NON SI FARA’ POLITICA A SANREMO 2019. BAGLIONI IN CONFERENZA STAMPA CON BISIO E RAFFAELE

DI DARIA FALCONI

Si è svolta ieri la conferenza stampa di presentazione per l’edizione del Festival di Sanremo n°69. Presenti alla conferenza, oltre al cantante presentatore Claudio Baglioni, anche la coppia, oramai confermata, Claudio Bisio e Virginia Raffaele che lo accompagneranno durante le serate dal 5 al 9 febbraio, e la neodirettrice di rete (la prima donna a dirigere Rai 1) Teresa De Santis.
Come tema centrale di questa edizione sembra si sia stato prediletto il “connubio fra gli opposti”, un’affascinante miscuglio in onore di questo numero, il 69, che rievoca gli opposti per eccellenza. Baglioni a tal proposito, ha voluto ribadire quanto per lui, soprattutto dopo l’edizione passata, sia importante promuovere questo ideale di novità, sorpresa e inaspettata armonia che un Festival come Sanremo porta nella tv italiana. Non va dimenticato però che questo storico talent musicale che ha segnato la storia del nostro paese, se ne è sempre fatto anche portavoce. E non sono mancate infatti, negli anni passati, momenti (alcuni più teatrali e altri meno) di critica sociale e politica. Ma ultimamente questa vena politica dai toni sarcastici e dalla delicata ironia, non è sempre stata ben accolta come quella drammatica sera in cui Maurizio Crozza venne fischiato in diretta mondiale.
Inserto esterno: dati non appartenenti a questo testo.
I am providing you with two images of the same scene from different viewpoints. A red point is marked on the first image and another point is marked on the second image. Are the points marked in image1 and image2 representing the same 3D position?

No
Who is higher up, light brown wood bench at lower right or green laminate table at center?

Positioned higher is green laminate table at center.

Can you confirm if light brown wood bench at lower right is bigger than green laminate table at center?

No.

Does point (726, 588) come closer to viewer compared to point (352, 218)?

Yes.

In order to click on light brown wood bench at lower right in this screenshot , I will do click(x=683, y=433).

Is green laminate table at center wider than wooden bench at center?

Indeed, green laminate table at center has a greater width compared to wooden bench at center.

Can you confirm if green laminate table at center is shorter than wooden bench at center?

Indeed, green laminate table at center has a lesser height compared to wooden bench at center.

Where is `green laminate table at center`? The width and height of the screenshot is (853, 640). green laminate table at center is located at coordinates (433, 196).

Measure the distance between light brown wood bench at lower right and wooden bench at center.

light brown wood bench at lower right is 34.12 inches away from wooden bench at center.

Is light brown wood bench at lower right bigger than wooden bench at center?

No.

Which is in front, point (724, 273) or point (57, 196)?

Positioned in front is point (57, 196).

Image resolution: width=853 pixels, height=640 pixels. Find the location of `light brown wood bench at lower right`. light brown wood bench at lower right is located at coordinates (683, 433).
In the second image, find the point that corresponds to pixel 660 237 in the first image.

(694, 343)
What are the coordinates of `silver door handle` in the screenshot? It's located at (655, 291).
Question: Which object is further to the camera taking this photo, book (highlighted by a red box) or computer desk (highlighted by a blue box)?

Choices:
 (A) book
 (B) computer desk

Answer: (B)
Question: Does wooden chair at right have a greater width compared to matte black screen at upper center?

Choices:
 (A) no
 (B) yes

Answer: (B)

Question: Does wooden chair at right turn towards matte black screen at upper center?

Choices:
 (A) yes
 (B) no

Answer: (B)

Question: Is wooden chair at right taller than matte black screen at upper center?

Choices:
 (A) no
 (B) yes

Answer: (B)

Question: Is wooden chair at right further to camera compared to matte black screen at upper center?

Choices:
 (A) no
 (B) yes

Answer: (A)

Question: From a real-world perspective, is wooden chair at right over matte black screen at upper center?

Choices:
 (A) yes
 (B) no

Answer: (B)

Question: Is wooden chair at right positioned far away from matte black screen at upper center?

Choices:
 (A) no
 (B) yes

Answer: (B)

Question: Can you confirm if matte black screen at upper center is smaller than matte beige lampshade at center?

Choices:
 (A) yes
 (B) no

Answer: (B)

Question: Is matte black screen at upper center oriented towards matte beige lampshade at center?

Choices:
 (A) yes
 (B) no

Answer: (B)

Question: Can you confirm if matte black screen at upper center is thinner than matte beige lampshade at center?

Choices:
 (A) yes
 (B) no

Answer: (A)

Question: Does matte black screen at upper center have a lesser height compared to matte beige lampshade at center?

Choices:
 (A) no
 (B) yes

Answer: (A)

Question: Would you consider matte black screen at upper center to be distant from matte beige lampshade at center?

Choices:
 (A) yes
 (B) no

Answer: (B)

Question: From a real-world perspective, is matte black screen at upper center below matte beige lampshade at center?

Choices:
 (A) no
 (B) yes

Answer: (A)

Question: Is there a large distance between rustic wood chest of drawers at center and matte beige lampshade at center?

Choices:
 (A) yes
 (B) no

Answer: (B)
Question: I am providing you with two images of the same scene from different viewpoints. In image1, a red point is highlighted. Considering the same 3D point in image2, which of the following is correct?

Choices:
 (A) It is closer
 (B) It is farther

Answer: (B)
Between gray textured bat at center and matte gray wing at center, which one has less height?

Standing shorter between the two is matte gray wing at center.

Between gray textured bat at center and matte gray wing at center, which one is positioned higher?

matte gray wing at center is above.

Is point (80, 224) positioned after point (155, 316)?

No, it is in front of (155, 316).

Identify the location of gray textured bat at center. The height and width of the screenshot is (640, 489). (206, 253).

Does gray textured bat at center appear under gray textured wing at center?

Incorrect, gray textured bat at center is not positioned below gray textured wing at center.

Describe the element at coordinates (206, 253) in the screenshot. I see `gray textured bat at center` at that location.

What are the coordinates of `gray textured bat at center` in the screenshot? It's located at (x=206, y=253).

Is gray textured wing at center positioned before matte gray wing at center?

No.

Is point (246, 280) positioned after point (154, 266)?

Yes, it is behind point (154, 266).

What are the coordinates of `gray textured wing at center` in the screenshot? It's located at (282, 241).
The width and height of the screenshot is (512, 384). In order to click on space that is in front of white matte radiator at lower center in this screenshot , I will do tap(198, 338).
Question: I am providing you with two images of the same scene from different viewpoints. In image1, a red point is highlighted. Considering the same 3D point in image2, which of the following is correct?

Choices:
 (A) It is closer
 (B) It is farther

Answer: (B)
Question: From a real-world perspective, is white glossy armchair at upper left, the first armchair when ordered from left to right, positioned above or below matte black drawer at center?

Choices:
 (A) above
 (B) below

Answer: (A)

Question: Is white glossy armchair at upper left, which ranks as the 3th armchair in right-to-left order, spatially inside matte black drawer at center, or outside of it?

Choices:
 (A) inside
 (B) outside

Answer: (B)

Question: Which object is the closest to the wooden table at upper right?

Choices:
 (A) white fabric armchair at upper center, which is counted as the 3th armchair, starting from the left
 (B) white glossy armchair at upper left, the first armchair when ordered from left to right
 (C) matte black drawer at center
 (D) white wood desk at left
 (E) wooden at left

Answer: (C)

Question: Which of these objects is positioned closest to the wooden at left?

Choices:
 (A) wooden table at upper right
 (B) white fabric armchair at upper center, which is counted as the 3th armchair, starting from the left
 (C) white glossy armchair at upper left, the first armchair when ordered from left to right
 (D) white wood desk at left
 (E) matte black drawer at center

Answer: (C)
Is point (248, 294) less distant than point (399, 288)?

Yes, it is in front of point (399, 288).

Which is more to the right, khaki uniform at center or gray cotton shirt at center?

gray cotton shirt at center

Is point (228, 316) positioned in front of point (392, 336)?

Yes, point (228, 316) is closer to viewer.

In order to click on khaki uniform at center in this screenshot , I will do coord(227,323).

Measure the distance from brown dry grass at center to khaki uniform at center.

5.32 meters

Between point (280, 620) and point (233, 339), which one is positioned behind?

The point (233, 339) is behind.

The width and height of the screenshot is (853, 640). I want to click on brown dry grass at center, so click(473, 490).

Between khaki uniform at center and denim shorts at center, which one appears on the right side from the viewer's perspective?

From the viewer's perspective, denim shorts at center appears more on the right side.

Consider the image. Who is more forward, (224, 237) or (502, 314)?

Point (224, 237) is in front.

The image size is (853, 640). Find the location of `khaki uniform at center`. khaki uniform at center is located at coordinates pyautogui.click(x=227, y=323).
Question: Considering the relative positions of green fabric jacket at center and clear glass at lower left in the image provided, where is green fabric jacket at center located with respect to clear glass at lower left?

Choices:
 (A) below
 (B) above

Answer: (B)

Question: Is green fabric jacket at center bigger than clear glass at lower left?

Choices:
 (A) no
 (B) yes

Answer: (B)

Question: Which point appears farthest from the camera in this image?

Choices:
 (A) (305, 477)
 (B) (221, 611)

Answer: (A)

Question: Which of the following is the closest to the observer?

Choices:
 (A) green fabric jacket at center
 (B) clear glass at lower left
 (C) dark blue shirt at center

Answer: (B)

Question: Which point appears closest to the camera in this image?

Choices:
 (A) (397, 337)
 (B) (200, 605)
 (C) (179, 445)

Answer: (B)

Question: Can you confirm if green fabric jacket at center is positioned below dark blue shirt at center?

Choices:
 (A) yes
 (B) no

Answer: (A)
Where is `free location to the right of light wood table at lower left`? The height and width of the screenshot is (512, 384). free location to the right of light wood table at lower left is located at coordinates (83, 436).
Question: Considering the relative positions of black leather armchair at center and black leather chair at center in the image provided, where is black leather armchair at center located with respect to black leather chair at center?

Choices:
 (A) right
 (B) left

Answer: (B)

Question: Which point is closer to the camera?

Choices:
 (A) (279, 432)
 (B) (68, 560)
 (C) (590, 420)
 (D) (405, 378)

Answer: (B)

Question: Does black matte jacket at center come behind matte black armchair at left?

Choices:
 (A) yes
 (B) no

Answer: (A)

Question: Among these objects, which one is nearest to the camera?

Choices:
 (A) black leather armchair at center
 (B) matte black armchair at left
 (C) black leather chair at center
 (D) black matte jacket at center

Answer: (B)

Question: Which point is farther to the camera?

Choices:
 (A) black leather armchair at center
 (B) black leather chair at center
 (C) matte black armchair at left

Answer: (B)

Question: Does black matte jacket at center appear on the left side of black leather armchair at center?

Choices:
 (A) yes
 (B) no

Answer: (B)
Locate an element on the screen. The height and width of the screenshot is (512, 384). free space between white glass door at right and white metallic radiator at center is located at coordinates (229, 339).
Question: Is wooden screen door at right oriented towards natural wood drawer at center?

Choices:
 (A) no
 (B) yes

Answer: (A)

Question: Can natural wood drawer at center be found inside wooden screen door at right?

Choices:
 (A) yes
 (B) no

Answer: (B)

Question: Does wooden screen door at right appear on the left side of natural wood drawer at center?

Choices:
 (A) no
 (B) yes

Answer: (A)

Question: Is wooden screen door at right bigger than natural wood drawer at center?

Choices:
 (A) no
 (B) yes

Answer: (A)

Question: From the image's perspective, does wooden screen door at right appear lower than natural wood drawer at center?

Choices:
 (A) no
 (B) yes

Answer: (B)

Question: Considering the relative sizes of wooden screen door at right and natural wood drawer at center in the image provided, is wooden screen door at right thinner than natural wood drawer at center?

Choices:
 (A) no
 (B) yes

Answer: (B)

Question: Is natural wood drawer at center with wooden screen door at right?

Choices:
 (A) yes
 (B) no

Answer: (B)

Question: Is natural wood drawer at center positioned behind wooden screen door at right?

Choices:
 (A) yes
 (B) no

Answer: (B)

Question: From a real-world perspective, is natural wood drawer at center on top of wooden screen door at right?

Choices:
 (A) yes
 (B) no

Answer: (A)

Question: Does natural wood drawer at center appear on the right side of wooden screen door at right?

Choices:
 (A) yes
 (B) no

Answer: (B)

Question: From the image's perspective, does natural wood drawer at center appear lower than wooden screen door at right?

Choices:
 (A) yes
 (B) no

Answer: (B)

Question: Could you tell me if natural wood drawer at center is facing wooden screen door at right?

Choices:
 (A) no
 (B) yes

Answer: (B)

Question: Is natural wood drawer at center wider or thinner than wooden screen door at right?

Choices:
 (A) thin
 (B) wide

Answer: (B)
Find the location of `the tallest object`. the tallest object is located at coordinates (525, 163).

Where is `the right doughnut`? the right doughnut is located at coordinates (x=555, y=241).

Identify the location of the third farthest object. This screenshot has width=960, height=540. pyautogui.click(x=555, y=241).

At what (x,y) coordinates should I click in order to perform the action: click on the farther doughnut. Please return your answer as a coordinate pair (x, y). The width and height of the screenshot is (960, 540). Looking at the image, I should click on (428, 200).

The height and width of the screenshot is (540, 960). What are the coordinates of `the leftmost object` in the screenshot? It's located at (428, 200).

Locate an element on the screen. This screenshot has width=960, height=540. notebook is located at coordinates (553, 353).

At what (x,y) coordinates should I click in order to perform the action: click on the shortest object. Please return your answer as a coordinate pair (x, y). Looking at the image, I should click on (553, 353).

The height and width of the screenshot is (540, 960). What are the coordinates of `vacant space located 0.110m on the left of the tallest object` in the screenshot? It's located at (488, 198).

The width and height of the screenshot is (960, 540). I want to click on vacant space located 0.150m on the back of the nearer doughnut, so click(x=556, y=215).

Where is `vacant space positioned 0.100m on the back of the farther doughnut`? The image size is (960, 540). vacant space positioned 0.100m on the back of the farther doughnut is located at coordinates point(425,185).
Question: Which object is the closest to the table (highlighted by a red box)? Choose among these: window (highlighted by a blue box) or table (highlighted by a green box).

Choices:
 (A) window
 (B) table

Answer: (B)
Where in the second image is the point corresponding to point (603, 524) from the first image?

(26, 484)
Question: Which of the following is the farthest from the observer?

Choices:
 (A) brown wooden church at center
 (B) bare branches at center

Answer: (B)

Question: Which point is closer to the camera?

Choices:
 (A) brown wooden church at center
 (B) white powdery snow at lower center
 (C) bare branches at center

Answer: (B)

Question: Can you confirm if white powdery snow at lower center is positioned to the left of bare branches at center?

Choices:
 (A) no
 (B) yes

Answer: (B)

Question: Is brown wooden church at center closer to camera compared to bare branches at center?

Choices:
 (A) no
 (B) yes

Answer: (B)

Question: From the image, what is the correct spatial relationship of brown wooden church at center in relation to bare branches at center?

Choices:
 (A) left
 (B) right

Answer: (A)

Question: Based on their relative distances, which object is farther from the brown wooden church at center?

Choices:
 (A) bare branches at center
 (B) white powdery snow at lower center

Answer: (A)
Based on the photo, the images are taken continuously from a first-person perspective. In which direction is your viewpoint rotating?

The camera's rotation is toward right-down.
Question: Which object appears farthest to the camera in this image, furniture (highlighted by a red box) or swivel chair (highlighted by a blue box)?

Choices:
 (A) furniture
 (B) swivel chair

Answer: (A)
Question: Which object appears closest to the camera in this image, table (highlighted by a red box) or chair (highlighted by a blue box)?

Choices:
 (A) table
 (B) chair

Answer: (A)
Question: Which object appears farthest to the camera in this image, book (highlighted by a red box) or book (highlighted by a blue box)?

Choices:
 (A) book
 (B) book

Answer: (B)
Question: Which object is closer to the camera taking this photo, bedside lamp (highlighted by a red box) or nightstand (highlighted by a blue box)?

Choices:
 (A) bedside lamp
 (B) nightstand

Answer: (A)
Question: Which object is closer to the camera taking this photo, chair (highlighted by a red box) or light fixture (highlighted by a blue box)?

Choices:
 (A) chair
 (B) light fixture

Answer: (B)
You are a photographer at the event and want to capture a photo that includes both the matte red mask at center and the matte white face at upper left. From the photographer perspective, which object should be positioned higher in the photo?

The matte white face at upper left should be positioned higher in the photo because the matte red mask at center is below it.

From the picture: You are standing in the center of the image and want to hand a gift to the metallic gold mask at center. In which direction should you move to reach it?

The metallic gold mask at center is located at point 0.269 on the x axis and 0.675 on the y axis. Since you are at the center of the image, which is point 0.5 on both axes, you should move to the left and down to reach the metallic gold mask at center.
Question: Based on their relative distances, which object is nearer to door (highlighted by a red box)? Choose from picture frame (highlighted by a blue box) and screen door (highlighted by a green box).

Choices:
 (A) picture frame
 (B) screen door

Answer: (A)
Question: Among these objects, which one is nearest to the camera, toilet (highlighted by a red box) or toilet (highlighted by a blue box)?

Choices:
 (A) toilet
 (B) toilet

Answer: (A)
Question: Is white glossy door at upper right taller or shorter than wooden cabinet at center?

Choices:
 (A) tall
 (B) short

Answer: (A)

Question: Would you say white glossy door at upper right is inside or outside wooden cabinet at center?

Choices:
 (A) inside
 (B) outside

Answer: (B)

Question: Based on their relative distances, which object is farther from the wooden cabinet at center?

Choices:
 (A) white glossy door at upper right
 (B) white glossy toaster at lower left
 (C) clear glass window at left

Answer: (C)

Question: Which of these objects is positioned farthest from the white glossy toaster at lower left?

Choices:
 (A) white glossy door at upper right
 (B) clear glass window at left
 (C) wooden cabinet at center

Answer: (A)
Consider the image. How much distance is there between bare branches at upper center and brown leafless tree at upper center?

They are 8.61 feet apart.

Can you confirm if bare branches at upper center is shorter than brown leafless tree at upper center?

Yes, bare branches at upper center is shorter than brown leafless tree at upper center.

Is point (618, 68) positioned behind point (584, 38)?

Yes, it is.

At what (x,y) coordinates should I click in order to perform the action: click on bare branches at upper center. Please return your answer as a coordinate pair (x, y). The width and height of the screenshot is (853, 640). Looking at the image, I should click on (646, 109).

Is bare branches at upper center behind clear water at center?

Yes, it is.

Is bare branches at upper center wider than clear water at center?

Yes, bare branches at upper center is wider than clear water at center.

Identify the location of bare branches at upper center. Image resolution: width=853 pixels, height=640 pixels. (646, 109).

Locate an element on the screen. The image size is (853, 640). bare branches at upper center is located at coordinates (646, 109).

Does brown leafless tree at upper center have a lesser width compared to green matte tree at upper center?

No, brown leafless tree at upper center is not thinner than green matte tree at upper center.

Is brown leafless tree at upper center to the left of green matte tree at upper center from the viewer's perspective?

Dunque, se il programma desidera mantenere il suo prezioso ruolo di story teller delle nostre realtà, dovrà saperlo fare con modi adeguati alle sue vesti da elegante intrattenitore. E in conferenza se ne è dibattuto.
“Siamo una Italia disunita, confusa e in totale disarmonia” ha detto Baglioni “nella classe politica, in quella dirigente e anche nell’opinione pubblica. Siamo un paese incattivito e rancoroso”, non perdendo occasione per dire la sua. Anche sull’attuale e disastrosa condizione dei migranti, facendo riferimento alle vicende delle imbarcazioni Sea watch e Sea Eye: “Non si può pensare di risolvere la situazione di milioni di persone in movimento e in situazioni di disagio evitando lo sbarco di quaranta persone, li prendo io o li prendi tu”.
“A trent’anni dall’abbattimento del muro di Berlino” continua “non è effettivamente pensabile che si innalzino ancora muri quando quello distrutto nell’89 riportò il sorriso sul volto della gente”.
E quindi no, non se ne parlerà al Festival di politica.
Come giustamente affermato per concludere il suo intervento, gli artisti si occuperanno di musica e comicità, porteranno leggerezza e spensieratezza mentre chi di dovere si occupa delle nostre battaglie.